- [WHAT TO PRODUCE] From the records, pick out and copy each line containing "Perry".

################

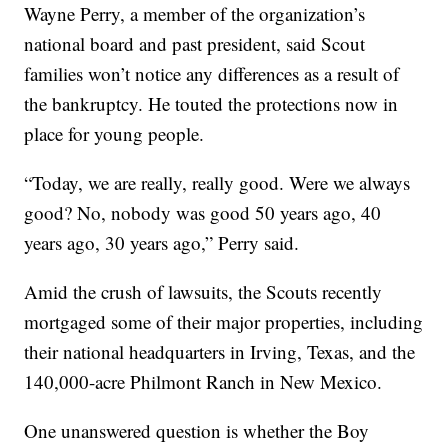
Wayne Perry, a member of the organization’s
national board and past president, said Scout
families won’t notice any differences as a result of
the bankruptcy. He touted the protections now in
place for young people.
“Today, we are really, really good. Were we always
good? No, nobody was good 50 years ago, 40
years ago, 30 years ago,” Perry said.
Amid the crush of lawsuits, the Scouts recently
mortgaged some of their major properties, including
their national headquarters in Irving, Texas, and the
140,000-acre Philmont Ranch in New Mexico.
One unanswered question is whether the Boy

################

- [SOLUTION FOR THIS EXERCISE]
Wayne Perry, a member of the organization’s
years ago, 30 years ago,” Perry said.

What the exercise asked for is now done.